I am back playing with FPGAs.
Meanwhile I bought a new FPGA borad, not that the tiny one I already had did not do, but I found that connecting and disconnecting stuff all the time to the GPIO was not really a convenient way to go.
So I went for another Cyclone IV board, a bit more expensive, but it has a bit of everything onboard.
Most of all it has external SDRAM, a VGA connector, Ethernet, an internal B/W LCD, some 7 segment leds, USB, a buzzer...
Looks like a perfect platform for Nios II stuff.
This board is a Black Gold Cyclone IV EPCE15 (15K LEs) which seems to be designed and built with some quality criteria in mind.
Not sure what the exact brand is as I found references to Alinx, heijin.org and OSH (you can see an OSH logo in the picture, top right).
The url on the bottom right part says http://oshcn.com , but that appears to be a domain for sale :)
Ok, not exactly a Terasic product, we get it, right?
Still they went the extra mile and packaged the whole thing in two plastic transparent sheets (laser cut), PCB finish seems to be really nice and you get an amazingly good looking box which even has magnets to keep the front flap closed (I know, it is a tiny useless detail, but at least it shows they are trying to give a quality image, which never hurts).
In my case the box contained the assembled board, a psu, an usb blaster with cables and a vga cable plus a container with 3 DVDs.

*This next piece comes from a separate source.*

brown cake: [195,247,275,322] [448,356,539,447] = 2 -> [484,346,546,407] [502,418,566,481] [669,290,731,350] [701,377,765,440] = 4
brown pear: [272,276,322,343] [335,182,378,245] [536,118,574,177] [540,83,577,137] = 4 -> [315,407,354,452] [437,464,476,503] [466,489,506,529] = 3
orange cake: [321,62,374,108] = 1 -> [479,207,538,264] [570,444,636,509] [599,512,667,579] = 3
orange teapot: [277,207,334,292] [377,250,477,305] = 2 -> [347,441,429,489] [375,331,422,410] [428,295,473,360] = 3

Yup, 3 DVDs of docs, samples, software, videos illustrating every single experiment included... which is all great provided you can read Chinese.
It seems there are detailed instructions for every single step, every single detail, but not a word in English.

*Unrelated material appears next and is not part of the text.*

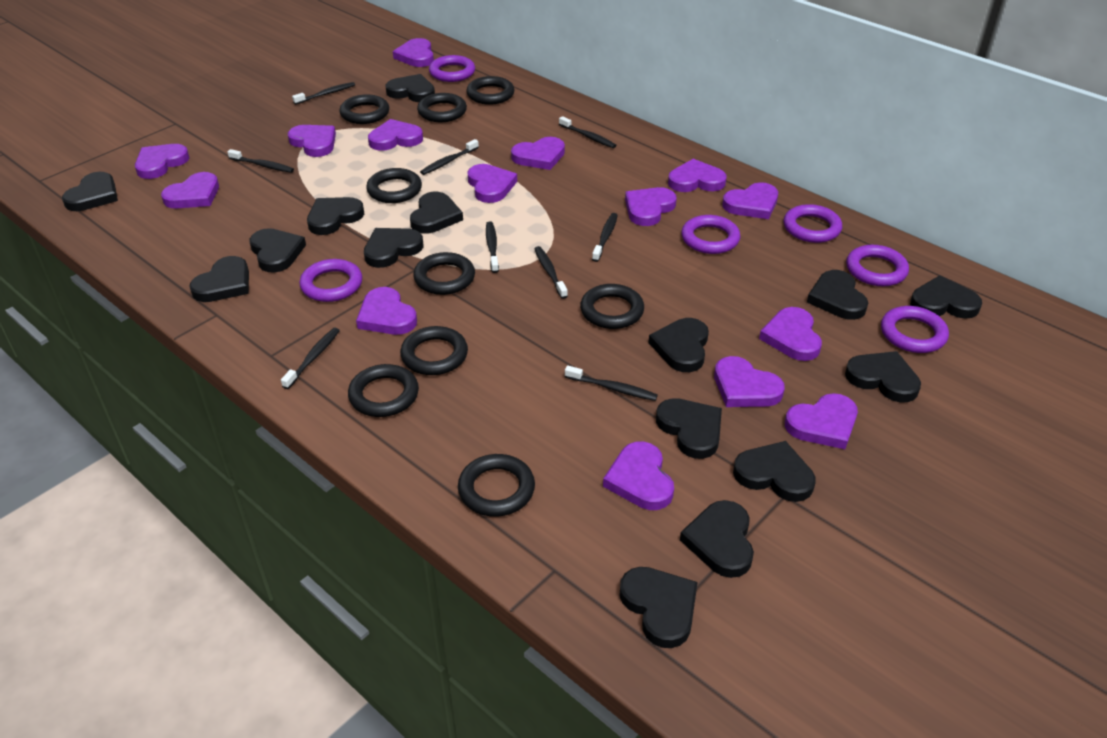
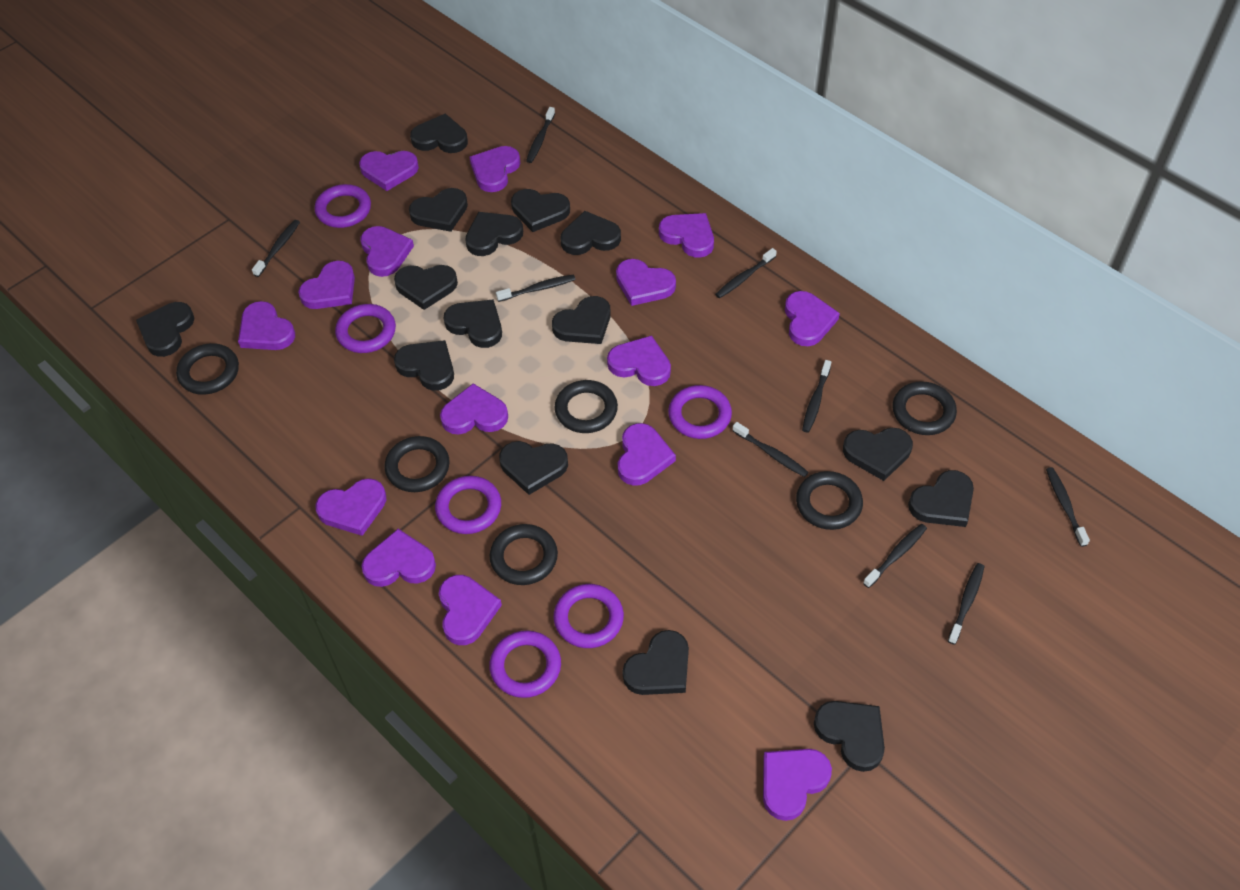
black ring: [340,94,389,124] [348,364,419,417] [366,168,422,203] [400,326,468,375] [413,252,475,295] [417,93,467,122] [458,454,535,517] [466,76,515,105] [580,284,644,329] = 9 -> [176,343,239,395] [384,436,450,492] [490,524,558,585] [554,380,618,433] [796,471,863,530] [893,381,957,435] = 6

Actually the parts datasheets are in English once you find them in a folder structure that has Chinese directory names.
Same thing if you try to find something in internet, looks like there is plenty of info there, but pretty much none in a language I can understand.
Looks like it's a good time to start learning Chinese, after all, I wish they taught me that instead of Latin back when I was young!
Now I already speak 3 languages (plus I can curse in Latin too, does that count as a 4th?) and about learning a 4th which has a complex and completely new (to me) alphabet... call me lazy, but, seriously, I am already trying to learn FPGAs, I might pass on this one!
Finally, scavenging in the discs and renaming folders in a way I can understand them, I found a lot of useful material.
Verilog is Verilog, schematics are schematics and to be fair there are very few times when I found comments that were decent enough to be somewhat useful, so, no big deal if they are written in Chinese after all!
Verilog modules and variables in the examples are in English, plus you get a separate folder with a full Quartus II project for each experiment.
I already tried most of the experiments and started to modify a few of them.
Particularly I focused on the VGA interface, which -at least on this board- is not really suitable for a practical purpose.
The signal appears not to be clean enough (might require some proper shielding) and the color depth is only 3 bit (1 bit per color component).
On top of that the voltage I get for each color component seems to be too low, so, what you would expect to be a white pixel (111) turns out to be a pale grey.
Maybe toying around with the IO bank settings on the Cyclone IV could solve that last issue.
That said, all is completely fine to run experiments and learning from them.
I will write another post about VGA, here a picture of a binary color pattern I did yesterday (is it a form of art? :) )
Meh, I know, kinda useless, right?
That's why I call it art!
Seriously that kind of experiment makes you realize how a VGA sync module works, how to interface with it etc and from a dev perspective, with FPGAs, the color depth does not change much your design.